### Exercise:
Take the data below and extract the lines from the one with "561) | GE |" to the one with "294364 ( 46) | GE |", inclusive, exactly as written.

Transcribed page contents
◇ ◇ ◇ ◇ ◇
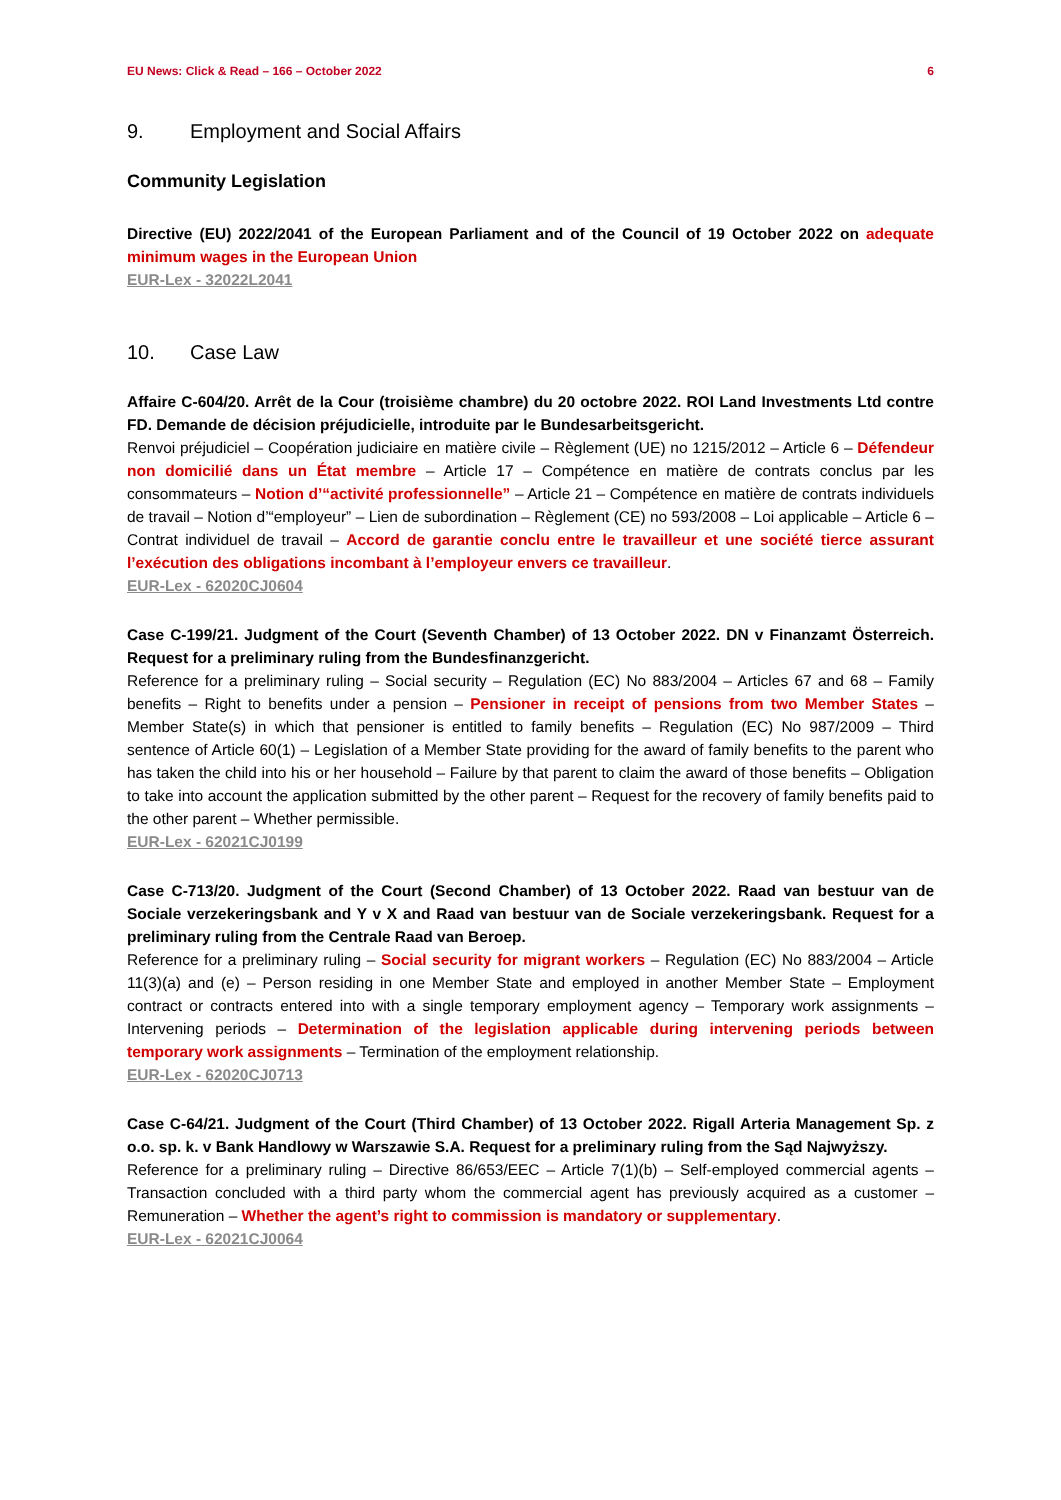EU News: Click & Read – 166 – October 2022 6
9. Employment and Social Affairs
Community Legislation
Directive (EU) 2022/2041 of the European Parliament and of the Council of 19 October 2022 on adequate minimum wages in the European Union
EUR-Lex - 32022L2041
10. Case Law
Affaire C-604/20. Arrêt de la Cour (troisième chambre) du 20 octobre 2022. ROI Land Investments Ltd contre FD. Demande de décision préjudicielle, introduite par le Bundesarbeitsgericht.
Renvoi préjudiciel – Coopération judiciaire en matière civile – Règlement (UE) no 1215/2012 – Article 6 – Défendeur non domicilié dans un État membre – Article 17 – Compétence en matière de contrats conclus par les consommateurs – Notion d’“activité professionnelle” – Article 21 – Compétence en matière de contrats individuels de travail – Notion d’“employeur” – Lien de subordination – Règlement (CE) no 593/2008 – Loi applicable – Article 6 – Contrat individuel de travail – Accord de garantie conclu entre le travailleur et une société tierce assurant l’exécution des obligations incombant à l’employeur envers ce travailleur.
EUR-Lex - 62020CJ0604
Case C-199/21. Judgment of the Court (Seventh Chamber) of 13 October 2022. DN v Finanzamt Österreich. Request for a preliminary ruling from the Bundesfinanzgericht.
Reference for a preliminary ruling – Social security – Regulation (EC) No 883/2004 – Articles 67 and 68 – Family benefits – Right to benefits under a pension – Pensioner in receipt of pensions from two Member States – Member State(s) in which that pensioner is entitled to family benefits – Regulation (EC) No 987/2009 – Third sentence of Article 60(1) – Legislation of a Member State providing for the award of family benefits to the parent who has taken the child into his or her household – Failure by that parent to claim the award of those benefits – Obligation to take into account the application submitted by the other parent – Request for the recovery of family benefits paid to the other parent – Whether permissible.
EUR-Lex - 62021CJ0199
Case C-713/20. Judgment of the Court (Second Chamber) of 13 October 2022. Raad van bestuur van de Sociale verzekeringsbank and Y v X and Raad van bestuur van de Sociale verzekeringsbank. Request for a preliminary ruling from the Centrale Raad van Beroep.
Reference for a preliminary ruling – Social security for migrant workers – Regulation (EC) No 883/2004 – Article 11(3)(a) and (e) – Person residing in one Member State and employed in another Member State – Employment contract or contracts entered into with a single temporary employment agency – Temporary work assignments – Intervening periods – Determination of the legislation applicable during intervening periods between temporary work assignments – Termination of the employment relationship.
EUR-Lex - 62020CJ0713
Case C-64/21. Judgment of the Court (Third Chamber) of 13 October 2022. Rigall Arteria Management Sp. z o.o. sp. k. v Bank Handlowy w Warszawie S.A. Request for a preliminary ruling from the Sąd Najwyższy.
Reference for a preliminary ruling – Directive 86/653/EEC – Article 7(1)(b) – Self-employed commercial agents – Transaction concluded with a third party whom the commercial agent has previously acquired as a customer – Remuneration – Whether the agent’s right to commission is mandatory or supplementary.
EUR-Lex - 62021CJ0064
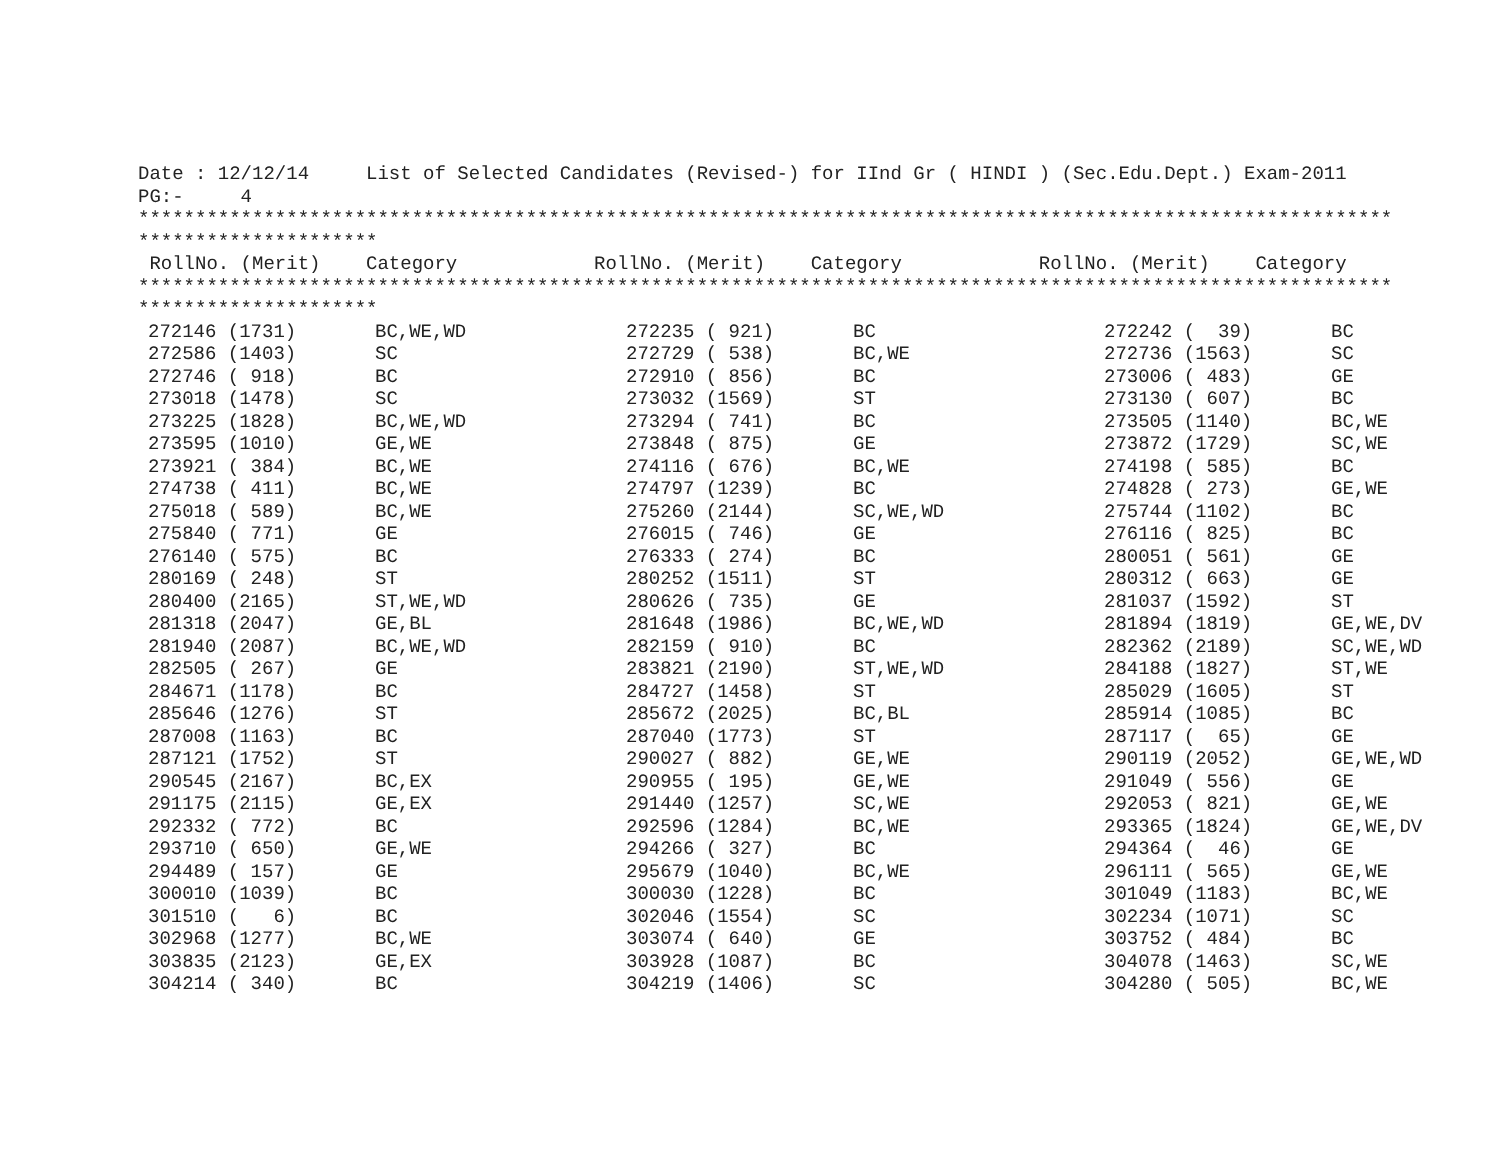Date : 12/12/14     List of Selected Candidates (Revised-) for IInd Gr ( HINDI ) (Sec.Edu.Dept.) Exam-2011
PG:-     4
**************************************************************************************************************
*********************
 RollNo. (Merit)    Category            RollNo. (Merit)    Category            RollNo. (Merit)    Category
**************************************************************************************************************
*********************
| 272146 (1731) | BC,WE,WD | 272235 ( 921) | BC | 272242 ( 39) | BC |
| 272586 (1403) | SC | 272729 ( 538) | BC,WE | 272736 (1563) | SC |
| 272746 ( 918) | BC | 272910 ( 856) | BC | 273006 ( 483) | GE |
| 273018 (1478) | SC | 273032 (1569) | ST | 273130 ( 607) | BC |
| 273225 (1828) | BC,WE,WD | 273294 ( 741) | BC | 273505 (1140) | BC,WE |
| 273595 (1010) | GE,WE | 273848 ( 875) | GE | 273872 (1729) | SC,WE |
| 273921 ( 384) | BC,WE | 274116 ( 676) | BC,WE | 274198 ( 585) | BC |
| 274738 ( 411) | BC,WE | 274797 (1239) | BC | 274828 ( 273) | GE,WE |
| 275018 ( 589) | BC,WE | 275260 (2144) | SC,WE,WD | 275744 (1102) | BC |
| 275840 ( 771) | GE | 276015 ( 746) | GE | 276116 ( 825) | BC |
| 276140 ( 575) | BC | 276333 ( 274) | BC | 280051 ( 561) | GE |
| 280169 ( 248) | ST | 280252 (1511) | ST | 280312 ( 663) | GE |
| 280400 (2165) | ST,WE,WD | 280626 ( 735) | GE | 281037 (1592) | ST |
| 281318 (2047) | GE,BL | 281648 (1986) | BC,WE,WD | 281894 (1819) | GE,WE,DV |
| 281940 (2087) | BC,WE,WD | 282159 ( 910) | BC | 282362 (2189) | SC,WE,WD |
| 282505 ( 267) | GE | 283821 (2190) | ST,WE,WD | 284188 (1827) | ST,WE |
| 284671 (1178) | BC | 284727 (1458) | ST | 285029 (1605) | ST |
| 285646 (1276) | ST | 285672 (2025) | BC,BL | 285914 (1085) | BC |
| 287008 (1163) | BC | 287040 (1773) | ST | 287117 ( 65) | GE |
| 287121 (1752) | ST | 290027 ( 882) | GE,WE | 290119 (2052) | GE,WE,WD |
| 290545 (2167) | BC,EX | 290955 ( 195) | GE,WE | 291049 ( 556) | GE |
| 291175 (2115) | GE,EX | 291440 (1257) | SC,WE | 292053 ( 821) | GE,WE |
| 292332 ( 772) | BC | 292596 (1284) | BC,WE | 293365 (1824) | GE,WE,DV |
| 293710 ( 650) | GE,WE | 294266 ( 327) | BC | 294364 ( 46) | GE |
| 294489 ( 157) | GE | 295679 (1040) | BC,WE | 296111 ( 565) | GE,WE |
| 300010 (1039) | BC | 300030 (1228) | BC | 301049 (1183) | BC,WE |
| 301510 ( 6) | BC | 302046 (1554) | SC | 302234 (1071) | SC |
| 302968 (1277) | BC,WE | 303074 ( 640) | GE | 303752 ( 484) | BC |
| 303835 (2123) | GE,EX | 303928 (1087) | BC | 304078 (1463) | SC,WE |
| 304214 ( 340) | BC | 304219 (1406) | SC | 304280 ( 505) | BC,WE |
◇ ◇ ◇ ◇ ◇
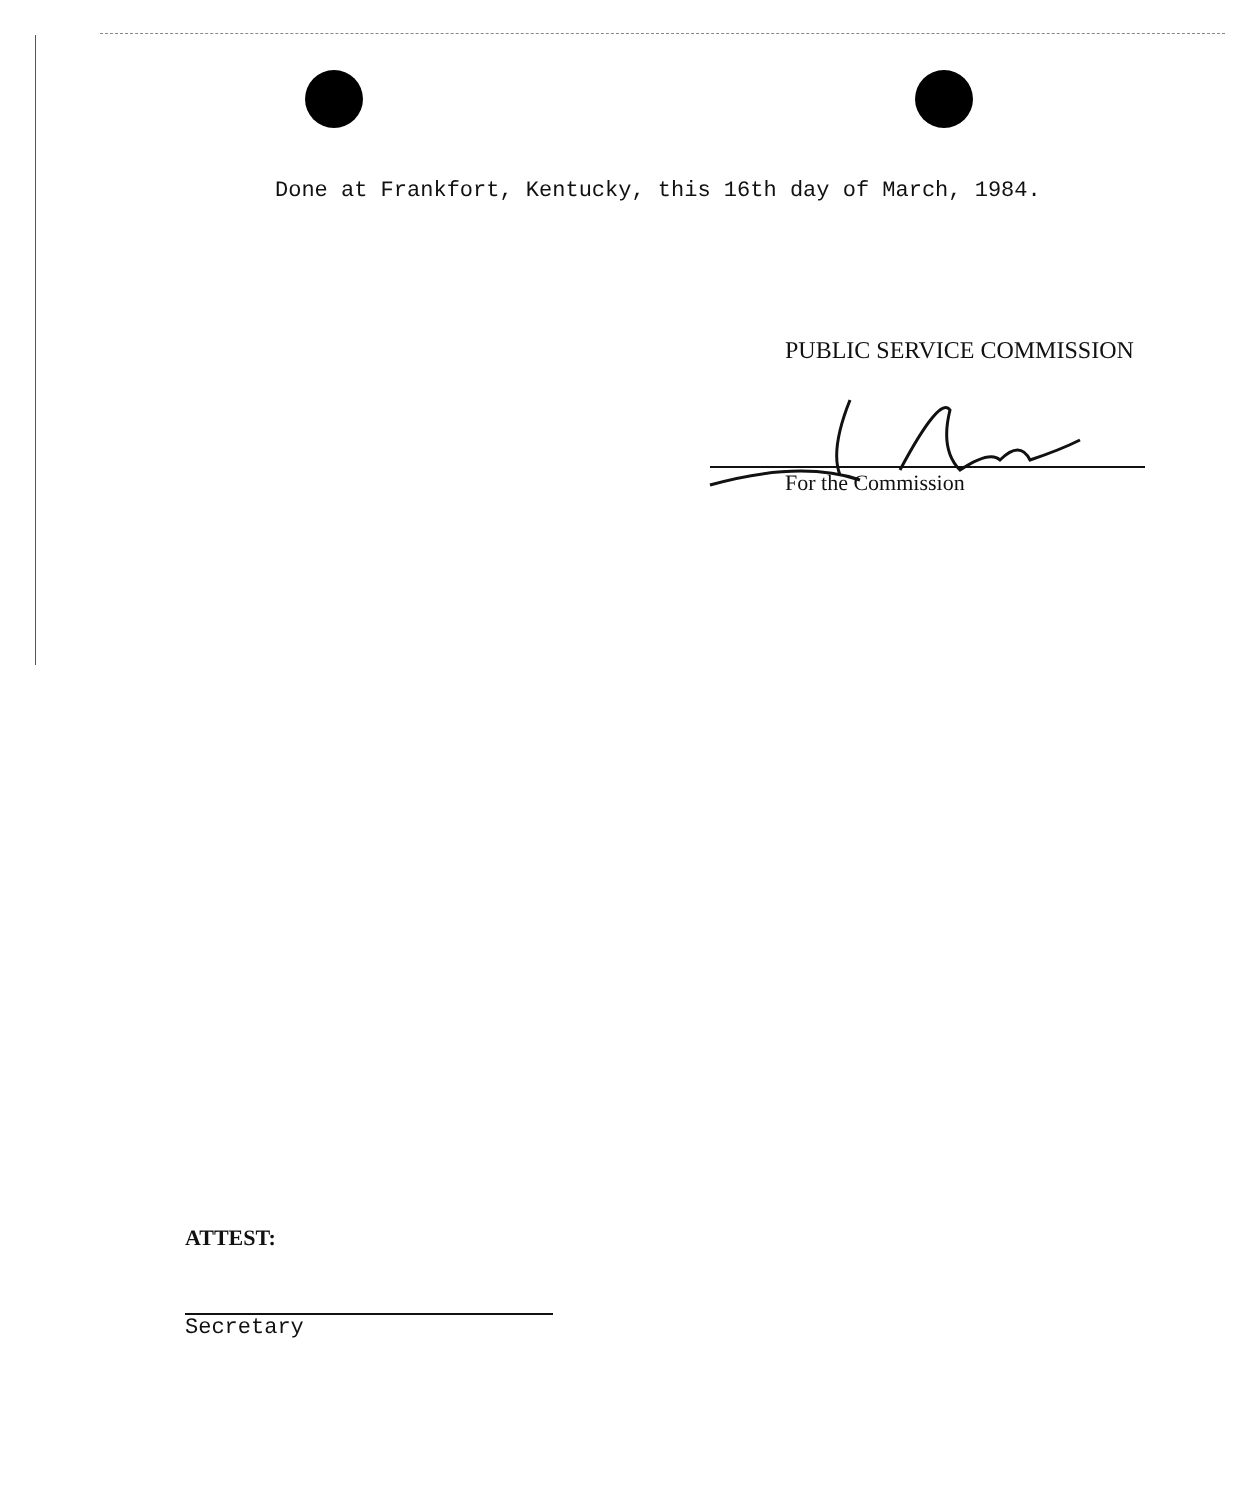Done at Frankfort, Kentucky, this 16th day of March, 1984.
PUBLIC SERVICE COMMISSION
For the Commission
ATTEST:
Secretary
◇ ◇ ◇ ◇ ◇
### Solution below:
| 276140 ( 575) | BC | 276333 ( 274) | BC | 280051 ( 561) | GE |
| 280169 ( 248) | ST | 280252 (1511) | ST | 280312 ( 663) | GE |
| 280400 (2165) | ST,WE,WD | 280626 ( 735) | GE | 281037 (1592) | ST |
| 281318 (2047) | GE,BL | 281648 (1986) | BC,WE,WD | 281894 (1819) | GE,WE,DV |
| 281940 (2087) | BC,WE,WD | 282159 ( 910) | BC | 282362 (2189) | SC,WE,WD |
| 282505 ( 267) | GE | 283821 (2190) | ST,WE,WD | 284188 (1827) | ST,WE |
| 284671 (1178) | BC | 284727 (1458) | ST | 285029 (1605) | ST |
| 285646 (1276) | ST | 285672 (2025) | BC,BL | 285914 (1085) | BC |
| 287008 (1163) | BC | 287040 (1773) | ST | 287117 ( 65) | GE |
| 287121 (1752) | ST | 290027 ( 882) | GE,WE | 290119 (2052) | GE,WE,WD |
| 290545 (2167) | BC,EX | 290955 ( 195) | GE,WE | 291049 ( 556) | GE |
| 291175 (2115) | GE,EX | 291440 (1257) | SC,WE | 292053 ( 821) | GE,WE |
| 292332 ( 772) | BC | 292596 (1284) | BC,WE | 293365 (1824) | GE,WE,DV |
| 293710 ( 650) | GE,WE | 294266 ( 327) | BC | 294364 ( 46) | GE |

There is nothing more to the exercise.